California’s Ninth Circuit Court of Appeals finds that the absence of a litigated judgment did not preclude an equitable subrogation claim from being brought by an excess insurer for bad faith failure to settle when the excess insurer actually contributed to the settlement.
In RSUI Indemnity Co. v. Discovery P&C Ins. Co., 649 Fed.Appx. 534 (9th Cir. 2016), the primary insurer unreasonably had refused to pay a settlement demand within policy limits. In order to achieve a settlement, the excess insurer paid a portion of the settlement within its policy limits. The question before the Court was whether an excess insurance company could contribute to the settlement on behalf of the insured, and then sue the primary insurer to recover the amount of the settlement under the theory of equitable subrogation. The Ninth Circuit answered that question in the affirmative.

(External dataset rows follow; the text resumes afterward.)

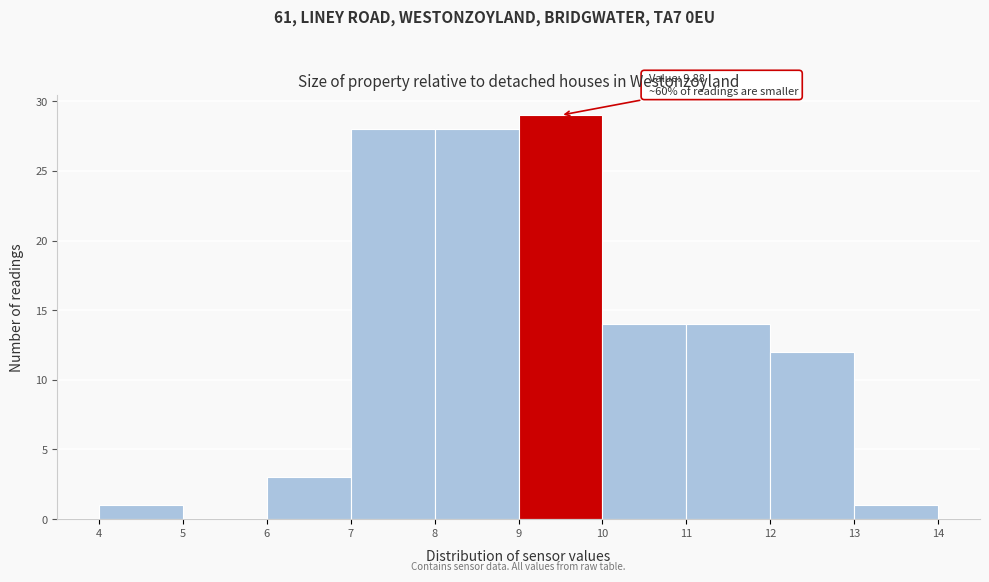

Which range on the x-axis has the tallest bar?

9 to 10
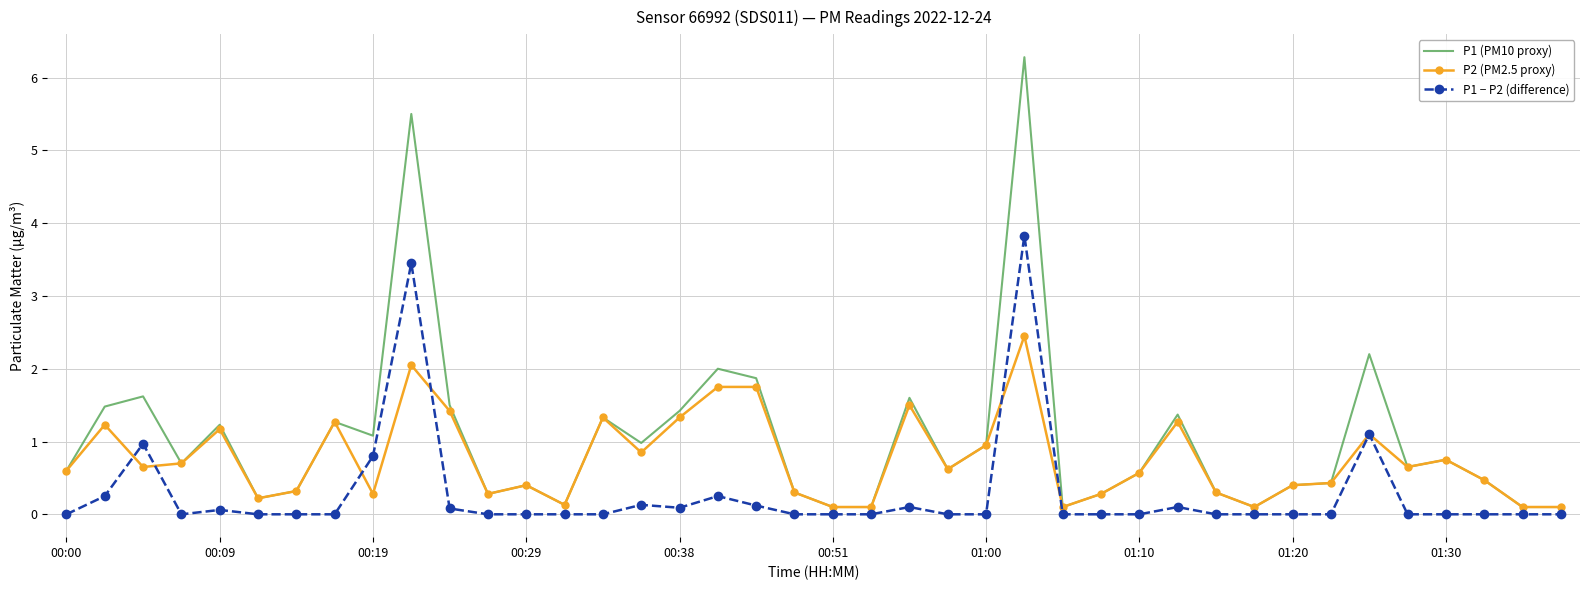

What is the greatest value displayed?

6.3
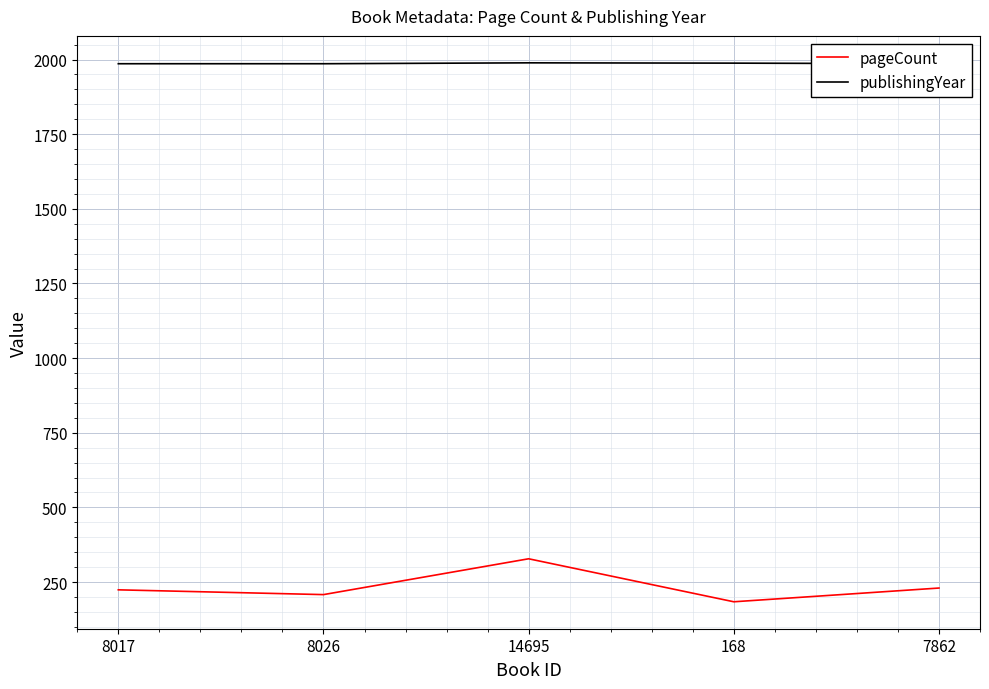

Between 168 and 8026, which is larger?

8026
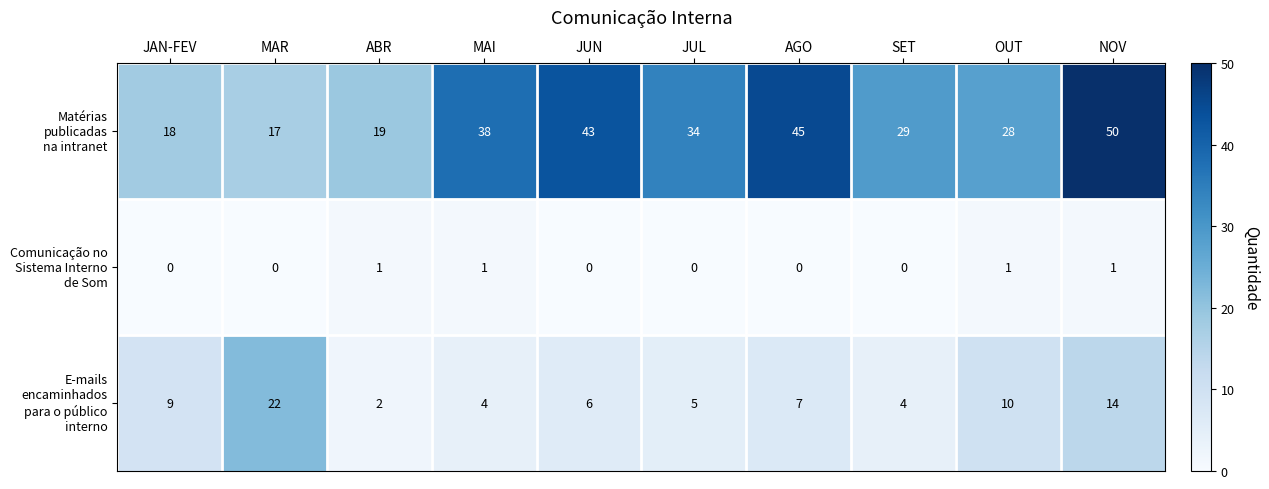

What is the difference between the highest and lowest values at JUN?

43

Interpreting California law, the Ninth Circuit predicted that the California Supreme Court would adopt the rule that had previously been announced by the California Court of Appeals in Fortman v. Safeco Ins. Co., 221 Cal.App.3d 1394, 271 Cal.Rptr. 117 (Cal. Ct. App. 1990). In Fortman, the Court held that an excess insurer’s equitable subrogation claim did not depend on the entry of an excess judgment to prove damages to the insured. Adopting the rule in Fortman, the Court found that the rule promoted the settlement of claims, promoted excess insurers contribution to settlements, and was favorable both to the insured and to claimants. The Court found that the absence of a litigated judgment did not preclude an equitable subrogation action for bad faith failure to settle when the excess insurer actually contributed to the settlement.